The blog Street Anatomy looks at representations of human anatomy in textbooks, design, and pop culture.  One aspect they look at is gendered presentations of human bodies in medical texts. Some of the examples they’ve collected are on display in the Objectify This: Female Anatomy Dissected and Displayed exhibit, which runs through September 29th at Design Cloud Gallery in Chicago.

Curator Vanessa Ruiz posted a textbook included in the exhibit. The Anatomical Basis of Medical Practice, published in 1971, used naked female bodies posed in ways reminiscent of pin-ups. As the authors explained,

In our own student days we discovered that studying surface anatomy with a wife or girl friend proved to be not only instructive, but highly entertaining. Since the majority of medical students still tend to be males, we have liberalized this text by making use of the female form. But, more to the point, we have done so because a large portion of your future patients will be women and few texts have pointed out surface landmarks on the female.

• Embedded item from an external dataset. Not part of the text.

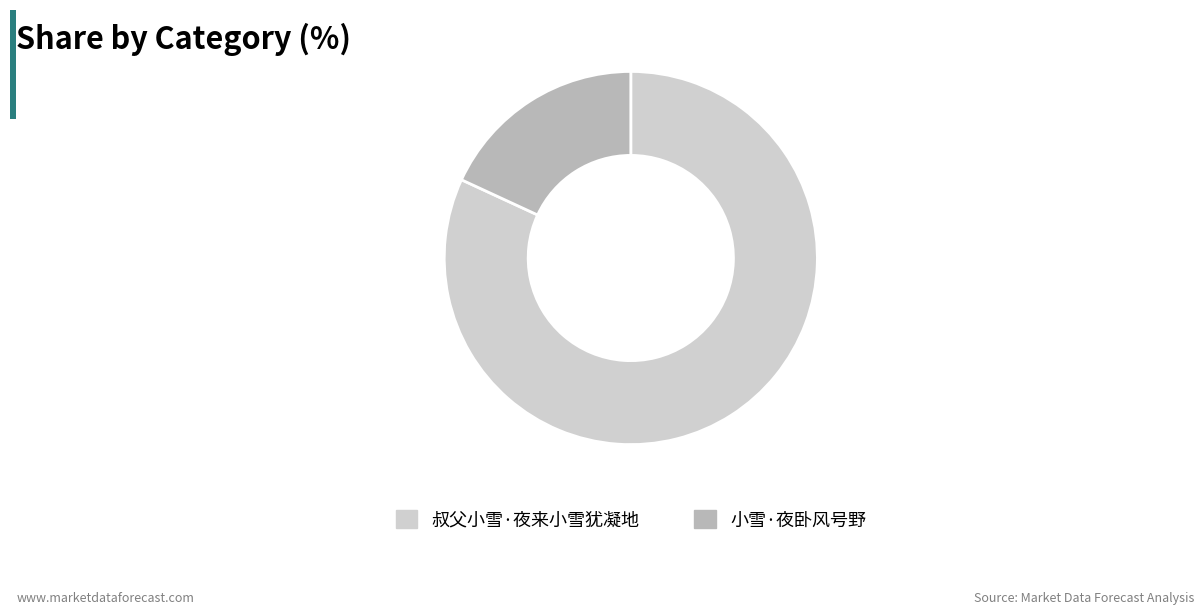

True or false: 小雪·夜卧风号野 accounts for 18% of the total.

True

Below are some sample illustrations; I’m putting them after the jump since they include nude women.

The authors used a “robust, healthy male” to appeal to the “growing ranks of female medics,” though from what I’ve read, the male models are usually wearing underwear and were used mostly to illustrate less sexualized body parts such as arms, while the images of female models often have their nipples and butts pointed out even in illustrations where those features are irrelevant.

So it wasn’t exactly equal-opportunity objectification. It was part of a general cultural pattern in which straight men find their sexual subjectivity legitimated as they are frequently presented with images of female bodies that are intended to be looked at with sexual desire. Straight women have not generally received as many messages assuring them that feeling sexual lust is acceptable or even encouraged, as men are much more rarely presented in highly sexualized manners for the pleasure of viewers.

Perhaps had the authors printed it a bit earlier, they would have found a space for their take on teaching anatomy, or at least it might have died quietly. By 1971, however, reaction to the text was mostly negative, many were returned to bookstores by instructors who didn’t want to use them, and there were threats of boycotts and letters of protest. It didn’t sell particularly well, and wasn’t reprinted after the first run ran out. If you’re in Chicago, you can see this odd little piece of textbook history at the exhibit.